Son sens réel est plus subtil et renvoie à une véritable discipline intérieure de la puissance humaine.
Le terme kekki associe la notion de sang (chi) à celle d’énergie vitale ou d’élan instinctif (ki).
Il évoque la force impulsive, l’intensité émotionnelle et la combativité naturelle présentes en chaque être humain.
Cette énergie n’est pas négative en soi, elle constitue un potentiel, une puissance brute qui doit être comprise et maîtrisée.
La particule no relie cette énergie à yū, la bravoure ou le courage. Il s’agit ici du courage d’agir lorsque cela est nécessaire, mais aussi du courage plus exigeant encore de se maîtriser soi-même, de contenir ses élans et de diriger sa force intérieure avec discernement.
Le verbe imashimuru introduit l’idée d’avertissement, de retenue et de discipline morale. Il ne s’agit donc pas de supprimer l’énergie combative, mais de la gouverner consciemment, en la plaçant sous le contrôle de la volonté.
Ainsi, ce précepte peut être compris comme une invitation à maîtriser ses élans, ses passions et orienter sa force avec courage vers ce qui est juste et bienveillant.
Dans la pratique martiale, cela implique de développer une véritable maîtrise de soi capable de contenir les réactions impulsives, d’apprendre à contrôler ses colères et ses désirs de domination, de transformer la puissance intérieure en une énergie constructive et protectrice, et d’agir avec discernement en mettant sa volonté au service d’une action moralement juste.
Les personnes dotées d’un cœur fort ne se fâchent pas pour de petites choses et savent pardonner.
Il est essentiel d’être capable de contrôler ses émotions et d’utiliser son courage, sa force et son intelligence uniquement lorsque cela est utile, juste, bienveillant et vertueux. Ce principe exprime une idée essentielle du budō, la véritable force ne réside pas dans la violence exprimée, mais dans la capacité à rester calme, lucide et responsable face à la puissance que l’on possède.
Le pratiquant cultive ainsi une attitude extérieure paisible, presque douce, tout en développant une détermination profonde. Sa bravoure devient alors une force éthique, prête à s’engager lorsque la situation l’exige, mais toujours guidée par le sens du bien et le respect de la vie. Ce précepte prône un contrôle absolu de soi, où l’impulsivité et la violence sont remplacées par une force calme et réfléchie. Contrôler ses passions et agir de façon vertueuse rejoint le premier précepte, qui constitue le fondement du dojo intérieur.
Il rappelle enfin que l’objectif ultime du Karaté-dō est la paix et non l’agression.
SYNTHESE :
Le Karaté-do JKA transcende la simple maîtrise des techniques de combat. Chaque pratiquant est appelé à cultiver son esprit et son caractère, en harmonie avec les principes universels de respect, d'humilité et de sincérité.
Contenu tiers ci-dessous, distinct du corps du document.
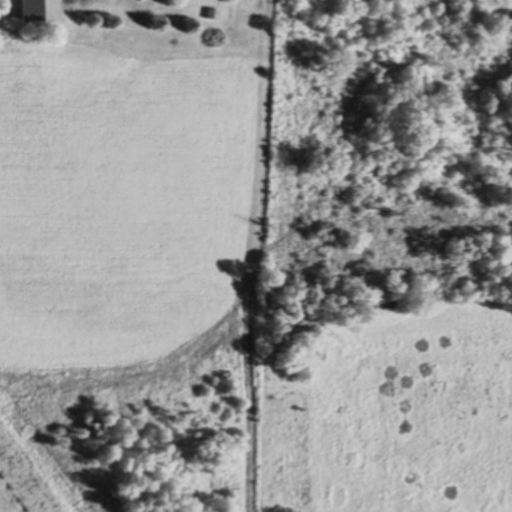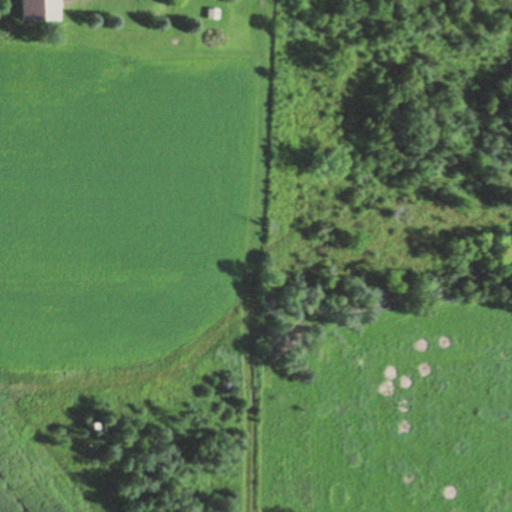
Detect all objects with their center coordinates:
building: (39, 11)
La JKA œuvre non seulement pour la maîtrise technique du karaté-do, mais aussi pour promouvoir un esprit de civilité et de paix mondiale. Chaque pratiquant a la responsabilité de perpétuer ces idéaux, tant dans le dojo qu’en dehors.
En accédant à des grades élevés, le pratiquant doit garder à l'esprit :
- L'humilité : Le progrès n'est pas un aboutissement mais une étape sur la voie.
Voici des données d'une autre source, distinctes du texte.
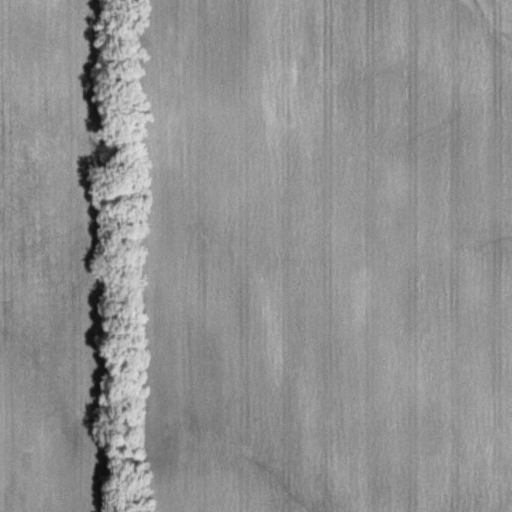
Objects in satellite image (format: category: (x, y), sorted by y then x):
crop: (256, 255)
- Le Service : Utilisez vos compétences et votre sagesse pour soutenir et guider les autres.
- Le Dévouement : Maintenez une attitude de constant apprentissage et évitez l'arrogance.
Pour réaliser cela, le DOJO KUN constitue le socle de notre dojo intérieur.
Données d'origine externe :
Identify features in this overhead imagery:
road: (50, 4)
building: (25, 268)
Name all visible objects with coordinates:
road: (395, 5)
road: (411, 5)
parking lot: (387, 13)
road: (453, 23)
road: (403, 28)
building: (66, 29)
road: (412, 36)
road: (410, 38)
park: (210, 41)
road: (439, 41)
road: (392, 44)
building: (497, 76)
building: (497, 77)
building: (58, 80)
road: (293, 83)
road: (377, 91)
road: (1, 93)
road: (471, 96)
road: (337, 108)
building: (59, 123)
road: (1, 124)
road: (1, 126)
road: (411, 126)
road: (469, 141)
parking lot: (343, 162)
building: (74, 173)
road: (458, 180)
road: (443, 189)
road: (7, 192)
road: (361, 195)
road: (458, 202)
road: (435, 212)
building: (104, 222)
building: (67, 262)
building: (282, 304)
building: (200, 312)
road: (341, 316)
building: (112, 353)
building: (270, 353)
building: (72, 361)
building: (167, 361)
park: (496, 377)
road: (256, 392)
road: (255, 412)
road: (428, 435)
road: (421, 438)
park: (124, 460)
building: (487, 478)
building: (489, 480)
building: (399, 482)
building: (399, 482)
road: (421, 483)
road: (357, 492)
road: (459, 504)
Chaque pratiquant, à travers sa pratique et son attitude, contribue à l'image et au futur du karaté-do JKA, afin de préparer l'avenir et transmettre aux générations futures un art martial fidèle à ses valeurs.
Un pratiquant cherchant la droiture dans son corps par l'entrainement constant, régulier, stimulera la droiture de son esprit.